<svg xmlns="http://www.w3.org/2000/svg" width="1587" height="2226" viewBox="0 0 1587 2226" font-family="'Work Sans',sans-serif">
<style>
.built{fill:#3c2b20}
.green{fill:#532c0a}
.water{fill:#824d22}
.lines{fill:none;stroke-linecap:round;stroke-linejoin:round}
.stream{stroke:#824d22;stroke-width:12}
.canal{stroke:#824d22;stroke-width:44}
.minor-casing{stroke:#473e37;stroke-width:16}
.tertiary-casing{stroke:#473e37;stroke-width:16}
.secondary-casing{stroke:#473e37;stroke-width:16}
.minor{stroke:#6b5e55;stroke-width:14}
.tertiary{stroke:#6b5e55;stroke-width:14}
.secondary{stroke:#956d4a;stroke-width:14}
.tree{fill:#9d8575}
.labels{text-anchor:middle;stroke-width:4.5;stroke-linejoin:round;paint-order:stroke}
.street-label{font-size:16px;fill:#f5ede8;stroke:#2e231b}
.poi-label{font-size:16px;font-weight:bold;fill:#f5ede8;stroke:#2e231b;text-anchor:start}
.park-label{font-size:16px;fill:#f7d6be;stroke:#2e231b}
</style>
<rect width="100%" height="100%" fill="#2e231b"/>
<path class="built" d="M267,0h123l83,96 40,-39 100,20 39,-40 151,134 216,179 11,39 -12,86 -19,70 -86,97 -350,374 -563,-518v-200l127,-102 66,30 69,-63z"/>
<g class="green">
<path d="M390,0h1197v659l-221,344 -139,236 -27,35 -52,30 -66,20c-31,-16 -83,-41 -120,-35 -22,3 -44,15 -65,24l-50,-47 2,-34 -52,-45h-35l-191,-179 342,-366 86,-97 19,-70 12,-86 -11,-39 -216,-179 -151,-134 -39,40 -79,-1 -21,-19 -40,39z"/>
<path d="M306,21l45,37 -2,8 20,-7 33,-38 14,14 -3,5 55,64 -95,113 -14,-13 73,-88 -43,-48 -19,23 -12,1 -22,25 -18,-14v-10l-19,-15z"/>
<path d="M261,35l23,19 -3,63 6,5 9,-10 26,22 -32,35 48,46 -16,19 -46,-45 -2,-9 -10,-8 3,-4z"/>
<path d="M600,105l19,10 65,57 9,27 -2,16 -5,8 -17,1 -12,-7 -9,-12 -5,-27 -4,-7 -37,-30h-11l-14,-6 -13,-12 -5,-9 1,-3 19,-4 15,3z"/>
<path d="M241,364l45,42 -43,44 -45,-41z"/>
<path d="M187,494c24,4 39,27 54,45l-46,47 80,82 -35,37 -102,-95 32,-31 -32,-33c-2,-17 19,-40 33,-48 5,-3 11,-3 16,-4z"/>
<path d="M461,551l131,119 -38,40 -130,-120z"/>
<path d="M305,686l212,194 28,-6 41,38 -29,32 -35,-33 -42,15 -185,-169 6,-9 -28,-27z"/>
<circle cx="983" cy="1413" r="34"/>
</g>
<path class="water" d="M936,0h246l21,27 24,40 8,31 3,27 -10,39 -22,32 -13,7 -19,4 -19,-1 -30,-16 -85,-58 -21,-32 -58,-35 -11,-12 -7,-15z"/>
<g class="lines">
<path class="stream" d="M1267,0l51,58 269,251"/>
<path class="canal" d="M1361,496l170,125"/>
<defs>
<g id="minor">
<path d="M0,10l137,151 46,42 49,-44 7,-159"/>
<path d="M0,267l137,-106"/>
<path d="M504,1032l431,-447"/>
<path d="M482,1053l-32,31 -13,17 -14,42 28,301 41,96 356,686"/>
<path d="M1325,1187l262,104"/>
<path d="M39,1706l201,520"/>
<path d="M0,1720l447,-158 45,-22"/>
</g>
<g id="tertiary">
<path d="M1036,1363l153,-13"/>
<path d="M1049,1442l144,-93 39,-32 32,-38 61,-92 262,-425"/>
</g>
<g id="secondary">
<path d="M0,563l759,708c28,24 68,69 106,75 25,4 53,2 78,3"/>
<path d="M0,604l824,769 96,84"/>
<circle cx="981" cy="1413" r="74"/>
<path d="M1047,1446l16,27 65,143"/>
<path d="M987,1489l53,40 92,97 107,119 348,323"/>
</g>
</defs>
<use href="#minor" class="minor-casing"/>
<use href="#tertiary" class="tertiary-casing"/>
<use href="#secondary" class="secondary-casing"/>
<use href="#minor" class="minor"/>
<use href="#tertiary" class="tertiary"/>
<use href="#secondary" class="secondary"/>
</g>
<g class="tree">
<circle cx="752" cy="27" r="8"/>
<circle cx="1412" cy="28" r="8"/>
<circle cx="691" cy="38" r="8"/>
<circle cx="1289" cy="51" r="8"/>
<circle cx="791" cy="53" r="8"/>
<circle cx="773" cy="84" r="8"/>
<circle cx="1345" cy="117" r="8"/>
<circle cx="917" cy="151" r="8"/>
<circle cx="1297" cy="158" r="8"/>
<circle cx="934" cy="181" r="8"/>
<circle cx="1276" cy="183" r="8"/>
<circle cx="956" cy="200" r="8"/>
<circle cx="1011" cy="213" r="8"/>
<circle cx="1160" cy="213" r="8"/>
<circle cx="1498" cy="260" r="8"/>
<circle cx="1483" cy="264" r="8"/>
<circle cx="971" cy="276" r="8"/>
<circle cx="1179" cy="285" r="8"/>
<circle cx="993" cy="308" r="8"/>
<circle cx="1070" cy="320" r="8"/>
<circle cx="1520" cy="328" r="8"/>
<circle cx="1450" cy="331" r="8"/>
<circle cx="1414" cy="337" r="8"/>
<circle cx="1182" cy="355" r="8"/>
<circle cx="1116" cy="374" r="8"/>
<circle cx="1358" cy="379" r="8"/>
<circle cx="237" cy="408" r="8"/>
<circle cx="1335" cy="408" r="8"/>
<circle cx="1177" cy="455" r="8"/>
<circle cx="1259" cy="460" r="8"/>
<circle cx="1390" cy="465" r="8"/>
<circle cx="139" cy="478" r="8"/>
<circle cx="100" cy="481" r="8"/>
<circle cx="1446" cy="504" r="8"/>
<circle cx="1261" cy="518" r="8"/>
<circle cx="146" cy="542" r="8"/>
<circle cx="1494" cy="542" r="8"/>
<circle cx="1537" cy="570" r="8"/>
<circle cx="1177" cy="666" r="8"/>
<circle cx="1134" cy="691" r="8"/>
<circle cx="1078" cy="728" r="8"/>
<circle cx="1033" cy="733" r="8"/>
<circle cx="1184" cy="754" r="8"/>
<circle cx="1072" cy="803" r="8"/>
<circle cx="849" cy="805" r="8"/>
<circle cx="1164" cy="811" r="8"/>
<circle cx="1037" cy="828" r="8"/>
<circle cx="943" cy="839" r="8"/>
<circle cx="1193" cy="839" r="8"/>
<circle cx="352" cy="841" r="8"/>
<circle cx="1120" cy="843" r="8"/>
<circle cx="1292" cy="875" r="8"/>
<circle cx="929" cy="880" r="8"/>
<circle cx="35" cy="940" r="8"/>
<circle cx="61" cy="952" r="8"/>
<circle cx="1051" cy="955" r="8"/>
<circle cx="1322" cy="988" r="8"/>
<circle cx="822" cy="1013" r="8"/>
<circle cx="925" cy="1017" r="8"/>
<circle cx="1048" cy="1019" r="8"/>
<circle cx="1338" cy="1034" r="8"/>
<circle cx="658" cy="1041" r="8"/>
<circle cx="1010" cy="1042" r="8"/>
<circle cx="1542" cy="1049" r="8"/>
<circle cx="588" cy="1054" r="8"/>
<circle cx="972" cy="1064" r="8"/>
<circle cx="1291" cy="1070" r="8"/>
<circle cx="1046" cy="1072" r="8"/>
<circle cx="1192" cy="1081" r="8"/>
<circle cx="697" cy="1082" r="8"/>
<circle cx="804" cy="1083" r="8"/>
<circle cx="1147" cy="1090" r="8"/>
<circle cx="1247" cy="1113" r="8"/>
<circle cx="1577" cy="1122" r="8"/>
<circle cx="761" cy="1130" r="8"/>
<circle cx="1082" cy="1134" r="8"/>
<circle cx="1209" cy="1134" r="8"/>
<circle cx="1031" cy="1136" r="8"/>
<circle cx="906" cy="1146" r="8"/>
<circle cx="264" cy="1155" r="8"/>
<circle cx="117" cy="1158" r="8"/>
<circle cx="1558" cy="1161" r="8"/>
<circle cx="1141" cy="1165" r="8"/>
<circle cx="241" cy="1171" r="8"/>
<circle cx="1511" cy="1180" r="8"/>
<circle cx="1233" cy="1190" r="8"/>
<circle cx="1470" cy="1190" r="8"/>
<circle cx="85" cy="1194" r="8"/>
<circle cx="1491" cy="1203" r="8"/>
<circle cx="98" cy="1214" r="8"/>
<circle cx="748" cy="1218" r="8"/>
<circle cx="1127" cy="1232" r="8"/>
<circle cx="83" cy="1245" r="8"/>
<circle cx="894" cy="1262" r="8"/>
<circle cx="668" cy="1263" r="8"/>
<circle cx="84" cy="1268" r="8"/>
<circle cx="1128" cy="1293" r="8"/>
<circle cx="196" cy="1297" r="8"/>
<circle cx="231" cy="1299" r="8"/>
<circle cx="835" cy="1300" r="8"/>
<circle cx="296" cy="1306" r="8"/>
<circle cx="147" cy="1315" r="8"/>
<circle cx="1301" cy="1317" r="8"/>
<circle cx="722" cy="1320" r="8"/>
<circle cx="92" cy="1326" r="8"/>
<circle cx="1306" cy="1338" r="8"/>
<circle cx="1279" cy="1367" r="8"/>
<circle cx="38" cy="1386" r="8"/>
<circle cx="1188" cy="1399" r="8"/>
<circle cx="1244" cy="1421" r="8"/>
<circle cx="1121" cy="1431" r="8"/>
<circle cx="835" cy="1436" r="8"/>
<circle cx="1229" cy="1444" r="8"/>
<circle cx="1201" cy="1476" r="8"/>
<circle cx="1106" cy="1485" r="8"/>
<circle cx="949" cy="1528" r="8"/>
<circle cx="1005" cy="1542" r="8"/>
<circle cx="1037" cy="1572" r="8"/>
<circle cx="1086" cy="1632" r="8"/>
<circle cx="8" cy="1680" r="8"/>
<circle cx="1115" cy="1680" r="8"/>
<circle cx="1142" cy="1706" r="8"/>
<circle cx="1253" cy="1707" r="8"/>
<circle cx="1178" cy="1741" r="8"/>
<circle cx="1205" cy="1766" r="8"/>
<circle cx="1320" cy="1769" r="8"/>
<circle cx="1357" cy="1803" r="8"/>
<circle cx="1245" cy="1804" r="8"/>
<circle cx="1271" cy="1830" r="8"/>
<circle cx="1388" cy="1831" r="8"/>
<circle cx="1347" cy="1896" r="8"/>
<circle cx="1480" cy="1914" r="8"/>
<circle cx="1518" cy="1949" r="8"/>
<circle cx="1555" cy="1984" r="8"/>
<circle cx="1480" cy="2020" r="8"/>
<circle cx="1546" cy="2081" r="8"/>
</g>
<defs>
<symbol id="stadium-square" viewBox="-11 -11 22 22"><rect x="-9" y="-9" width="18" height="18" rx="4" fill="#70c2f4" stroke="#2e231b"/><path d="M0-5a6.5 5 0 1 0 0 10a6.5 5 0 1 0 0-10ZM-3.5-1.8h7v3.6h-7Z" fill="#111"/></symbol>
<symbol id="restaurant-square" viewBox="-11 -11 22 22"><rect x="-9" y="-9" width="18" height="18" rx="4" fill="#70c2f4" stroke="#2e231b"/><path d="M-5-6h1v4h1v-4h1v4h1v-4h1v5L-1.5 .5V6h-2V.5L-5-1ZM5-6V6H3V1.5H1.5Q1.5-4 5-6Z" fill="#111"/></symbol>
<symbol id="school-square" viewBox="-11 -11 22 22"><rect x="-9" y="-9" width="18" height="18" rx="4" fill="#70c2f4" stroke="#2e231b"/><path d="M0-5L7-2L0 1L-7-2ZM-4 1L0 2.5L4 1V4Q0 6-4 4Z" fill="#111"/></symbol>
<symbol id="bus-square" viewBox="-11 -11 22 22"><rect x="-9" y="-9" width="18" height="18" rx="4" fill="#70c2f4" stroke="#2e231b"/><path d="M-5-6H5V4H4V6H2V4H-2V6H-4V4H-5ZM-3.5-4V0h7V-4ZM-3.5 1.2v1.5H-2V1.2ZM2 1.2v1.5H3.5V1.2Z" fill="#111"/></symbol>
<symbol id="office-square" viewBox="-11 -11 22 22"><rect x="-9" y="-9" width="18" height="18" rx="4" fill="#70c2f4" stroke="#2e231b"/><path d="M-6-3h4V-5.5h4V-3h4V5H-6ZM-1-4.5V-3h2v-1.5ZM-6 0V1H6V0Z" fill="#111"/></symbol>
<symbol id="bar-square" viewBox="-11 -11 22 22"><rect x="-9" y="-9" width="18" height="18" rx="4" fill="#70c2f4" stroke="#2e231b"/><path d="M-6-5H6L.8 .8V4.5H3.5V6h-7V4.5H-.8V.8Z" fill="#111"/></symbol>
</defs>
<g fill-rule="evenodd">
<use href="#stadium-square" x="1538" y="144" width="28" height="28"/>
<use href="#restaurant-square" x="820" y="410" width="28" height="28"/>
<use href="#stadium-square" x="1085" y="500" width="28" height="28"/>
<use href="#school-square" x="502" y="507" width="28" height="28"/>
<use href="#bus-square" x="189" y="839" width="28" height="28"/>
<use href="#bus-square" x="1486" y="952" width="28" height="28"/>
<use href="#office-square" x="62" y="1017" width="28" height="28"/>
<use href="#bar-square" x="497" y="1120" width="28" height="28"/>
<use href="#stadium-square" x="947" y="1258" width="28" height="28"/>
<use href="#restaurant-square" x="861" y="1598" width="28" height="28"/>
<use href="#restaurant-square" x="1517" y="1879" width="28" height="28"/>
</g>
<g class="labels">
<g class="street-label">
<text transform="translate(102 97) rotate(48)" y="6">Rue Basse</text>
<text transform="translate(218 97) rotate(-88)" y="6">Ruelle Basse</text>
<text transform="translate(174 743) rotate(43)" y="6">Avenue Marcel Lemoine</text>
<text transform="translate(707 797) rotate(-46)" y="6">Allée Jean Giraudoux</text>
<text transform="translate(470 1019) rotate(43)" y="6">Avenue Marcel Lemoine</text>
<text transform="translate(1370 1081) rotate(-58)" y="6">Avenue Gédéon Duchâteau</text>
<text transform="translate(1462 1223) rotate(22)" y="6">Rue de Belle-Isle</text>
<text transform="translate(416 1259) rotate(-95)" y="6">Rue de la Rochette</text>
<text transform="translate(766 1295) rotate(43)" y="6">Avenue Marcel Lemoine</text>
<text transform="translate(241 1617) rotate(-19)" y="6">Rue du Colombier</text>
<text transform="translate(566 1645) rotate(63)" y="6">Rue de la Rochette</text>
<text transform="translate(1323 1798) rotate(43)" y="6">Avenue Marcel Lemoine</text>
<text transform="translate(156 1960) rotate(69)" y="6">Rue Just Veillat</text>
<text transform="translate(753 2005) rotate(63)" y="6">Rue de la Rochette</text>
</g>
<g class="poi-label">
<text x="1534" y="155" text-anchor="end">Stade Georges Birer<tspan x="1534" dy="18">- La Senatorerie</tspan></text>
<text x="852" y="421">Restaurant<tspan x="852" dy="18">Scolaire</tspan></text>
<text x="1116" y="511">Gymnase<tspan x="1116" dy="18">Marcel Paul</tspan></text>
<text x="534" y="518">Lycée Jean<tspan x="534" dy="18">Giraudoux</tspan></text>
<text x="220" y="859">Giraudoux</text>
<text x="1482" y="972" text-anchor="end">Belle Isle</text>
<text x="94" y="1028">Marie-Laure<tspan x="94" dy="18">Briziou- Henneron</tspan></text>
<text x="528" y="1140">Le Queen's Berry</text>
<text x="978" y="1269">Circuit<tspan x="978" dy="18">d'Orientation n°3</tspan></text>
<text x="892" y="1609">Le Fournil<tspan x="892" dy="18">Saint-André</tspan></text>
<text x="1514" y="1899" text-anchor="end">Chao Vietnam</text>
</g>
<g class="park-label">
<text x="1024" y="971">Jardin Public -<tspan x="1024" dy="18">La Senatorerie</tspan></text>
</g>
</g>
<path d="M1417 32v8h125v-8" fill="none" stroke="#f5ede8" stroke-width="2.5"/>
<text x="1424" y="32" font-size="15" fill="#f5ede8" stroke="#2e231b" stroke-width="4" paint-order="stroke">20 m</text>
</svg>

#### EXERCISE:
From the listing above, copy every line that holds the string "linejoin".

#### EXERCISE OUTPUT:
.lines{fill:none;stroke-linecap:round;stroke-linejoin:round}
.labels{text-anchor:middle;stroke-width:4.5;stroke-linejoin:round;paint-order:stroke}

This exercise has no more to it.